### [Passage to read]
+ + + + + + +

Saturday, December 08, 2007

There Goes the Log Cabin Vote

"Mike Huckabee," the AP reports, "once advocated isolating AIDS patients from the general public, opposed increased federal funding in the search for a cure and said homosexuality could 'pose a dangerous public health risk.'"

If the preacher is planning to go Reaganesque in his surge toward the GOP nomination, this news will not sit well with the 47 chapters of the Long Cabin Republicans, who got their start in California in 1977 when the Great Communicator opposed an anti-gay ballot initiative against teachers and helped defeat it.

Reagan wrote a letter outlining his views, in which he said, "Whatever else it is, homosexuality is not a contagious disease like the measles. Prevailing scientific opinion is that an individual's sexuality is determined at a very early age and that a child's teachers do not really influence this."

In contrast, answering a questionnaire when he was running for the Senate in 1992, Huckabee wrote: "It is difficult to understand the public policy towards AIDS. It is the first time in the history of civilization in which the carriers of a genuine plague have not been isolated from the general population, and in which this deadly disease for which there is no cure is being treated as a civil rights issue instead of the true health crisis it represents."

The former Arkansas governor won't be making any new friends in Hollywood either when they learn he opposed federal funding for AIDS research and suggest that celebrities like Elizabeth Taylor and Madonna who support it do so "out of their own personal treasuries."

But as a candidate this year, Huckabee did a little flip-flopping on his web site: "My administration will be the first to have an overarching strategy for dealing with HIV and AIDS here in the United States, with a partnership between the public and private sectors that will provide necessary financing and a realistic path toward our goals."

Huckabee and Mitt Romney might have bumped into each other racing toward new positions on gays from opposite directions. But he could make a new friend in Lou Dobbs, who wants to treat illegal immigrants as lepers, too.

+ + + + + + +

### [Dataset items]
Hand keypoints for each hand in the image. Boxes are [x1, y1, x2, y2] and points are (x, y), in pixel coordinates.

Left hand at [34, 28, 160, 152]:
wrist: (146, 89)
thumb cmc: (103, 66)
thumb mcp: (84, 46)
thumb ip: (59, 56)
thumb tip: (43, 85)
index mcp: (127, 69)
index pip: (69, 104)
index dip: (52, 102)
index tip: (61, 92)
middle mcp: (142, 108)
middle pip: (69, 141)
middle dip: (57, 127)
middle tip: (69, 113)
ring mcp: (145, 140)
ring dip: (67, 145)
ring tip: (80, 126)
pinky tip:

+ + + + + + +

### [Task item A]
According to the post on Mike Huckabee, in what year was he running for the Senate when he answered the questionnaire?
### [Task item B]
Write out the portion of the post on Mike Huckabee from "There Goes the" up to and including "helped defeat it.".

### [Response box A]
1992

### [Response box B]
There Goes the Log Cabin Vote

"Mike Huckabee," the AP reports, "once advocated isolating AIDS patients from the general public, opposed increased federal funding in the search for a cure and said homosexuality could 'pose a dangerous public health risk.'"

If the preacher is planning to go Reaganesque in his surge toward the GOP nomination, this news will not sit well with the 47 chapters of the Long Cabin Republicans, who got their start in California in 1977 when the Great Communicator opposed an anti-gay ballot initiative against teachers and helped defeat it.